VATANDAŞ HAKLI OLARAK BU İŞE BULAŞAN HERKESİN CEZALANDIRILMASINI TALEP EDİYOR.
Hatırlarsanız biz o zamanda söyledik. Özellikle Kayserimizin tepesine çöken bu vesayetçi belirli bir zümrenin hâkimiyetini, bir gurubun, bir cemaatin hâkimiyetini esas almış. Kayseri’nin imkân ve kabiliyetleri, ni tamamen kendi çıkarları kendi örgütsel hedeflerine fayda sağlamak adına kullanan halkın olması gereken imkânları kendi küçük guruplarına ve elit yapılarına yönlendiren bir manzarayla karşı karşıya kaldık. Hamd olsun her şerde bir hayır vardır. Bu 15 Temmuz girişimi ile beraber cenabı hakkın lütfü bu millete bir kez daha bu şerden hayır çıkarmasını nasip etti. Özellikle Sayın Cumhurbaşkanımızın, başbakanımızın cesur tutumları, bu melun örgütün girişimini bir reform sürecine bir yeniden yapılanma sürecine yeniden inşa sürecine Türkiye’nin hızlı bir şekilde girmesine vesile oldu. Burada çok hızlı şekilde kararlar alındı. Olağan üstü hal ilan edildi. Olağan üstü hal belki de ilk defa devletin halkı sınırlamak değil devletin kendi içerisine sızmış bu vatan hainlerini sınırlamak ve temizlemek amacıyla millete değil devlete karşı uygulanacak bir olağanüstü hal anlayışıyla hareket edildi. Hızlı bir şekilde tespit edilen bu yapının mensupları, gerek devlet içerisinde gerek güvenlik güçleri içerisine sızmış, gerekse yargı içerisine, gerekse sivil gurubun içerisine sızmış olan kesimleri gerekse de bunları finanse eden iş çevreleri iş adamları sanayiciler, bunların gurupları, ticaret odaları, sanayi odaları ve bunlara medya kanallarından imtiyaz sağlayan, bunların faaliyetlerini maniple eden bunların çıkarlarını gözeten yayın yapan medya guruplar, yayın organları ve gazeteciler, için tabii vatandaş haklı olarak böyle bir hadiseden sonra bu işe bulaşan herkesin cezalandırılmasını talep ediyor.

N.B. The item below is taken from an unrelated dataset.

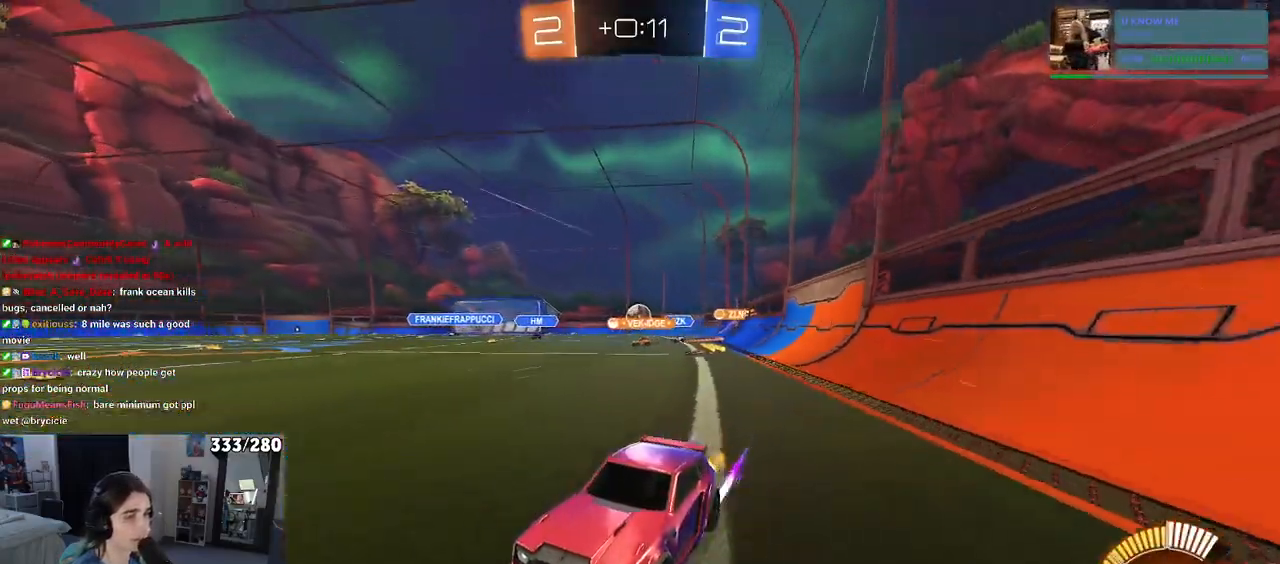
{"buttons": ["R2"], "left_stick": "center", "right_stick": "center", "events": [[183, "left_stick", "right"], [350, "left_stick", "center"]]}
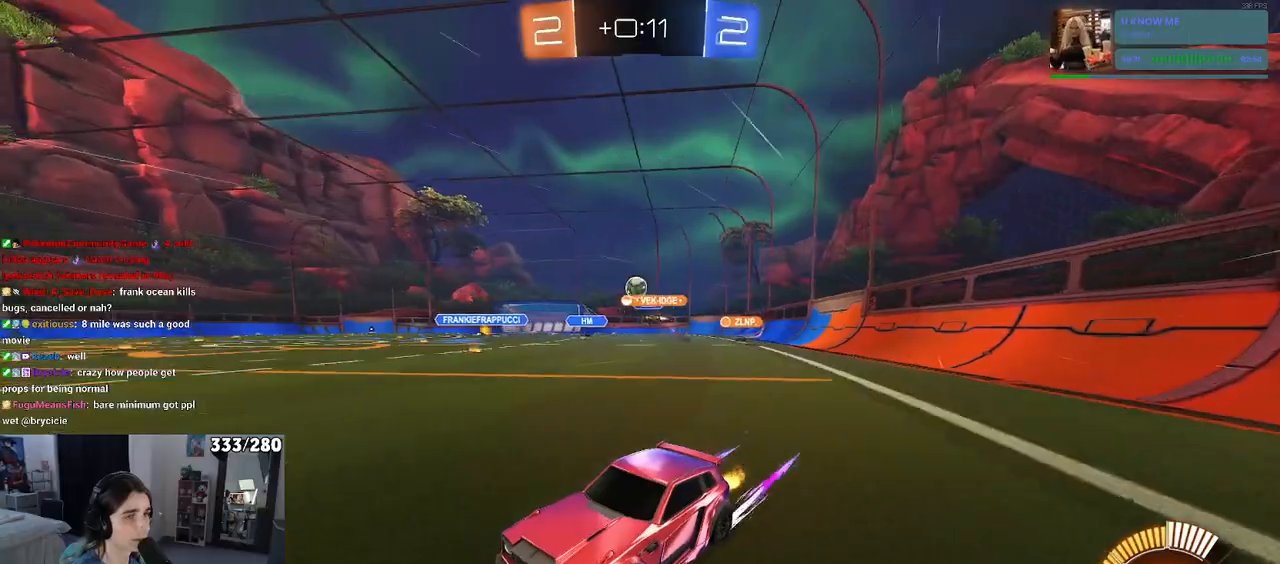
{"buttons": ["R2"], "left_stick": "right", "right_stick": "center", "events": [[350, "left_stick", "right"]]}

BU YAPI İLE ALAKALI KENDİLERİNE İLETİLEN KİŞİLER HAKKINDA GEREKLİ MUAMELEYİ YAPMAZLARSA DEVLETİN DAHA ÜST KURUMLARI KENDİLERİNE TASVİYE OPERASYONU YAPACAKTIR.
Bu çerçevede atılan adımlar çok istediğimiz kadar olmasa da çok iyi emin adımlarla özellikle kurunun yanında yaşta yanmaması için büyük bir hassasiyetle büyük bir titizlikle devletin yetkili kurumları çalışıyor. Ve bu temizlemeyi yapacak. Bundan kaçış yok yani kimse şunu düşünmesin, ‘ya bu sular yarın durulurda ben burada işte biraz daha kendimi gizleyeyim bu işlerin üzeri örtülür. Belki biz bu aradan çıkar kurtuluruz gibi düşünmesin. Bu 3 ay sonrada olsa bir sene sonrada olsa bunlar devlet için uzun zamanlar değil. Sorun devletin bekası milletin bekası sorunudur. Bu meselede kims suça bulaşmışsa gizlenip de saklanamayacak. Kurum müdürlerine kurum yetkililerine, kurum başkanlığına, kurum yöneticilerine bu devlet kurumu da olur, üniversite de olur, demokratik kitle örgütleri olur, belediye, stk da olur, ticaret odası, sanayi odası olur fark etmez. nerede olursa olsun bunun üzeri asla örtülmeyecek bunu bilmeleri lazım. Eğer kendilerine iletilen bu yapı ile alakalı kişiler hakkında gerekli muameleyi yapmazlarsa devletin daha üst kurumları kendileri de dâhil tasviye operasyonu yapacaktır. Kimse biraz zaman geçerse ben buradan kurtulurum gibi bir düşünceye girmesin. Vatandaşlarımız da rahat olsun bu süreçler intikam hissiyle yürütülecek süreçler değil adalet duygusuyla yürütülecek işlerdir. Adalette esas olan merhamet edip bağışlamak değil suça karışanı cezalandırmak adaletin esasıdır. Suçluyu suçsuzdan ayırıp suça bulaşanı cezalandırmak. Bu açıdan bu işe karışanlar eninde sonunda hesabını ödeyecekler.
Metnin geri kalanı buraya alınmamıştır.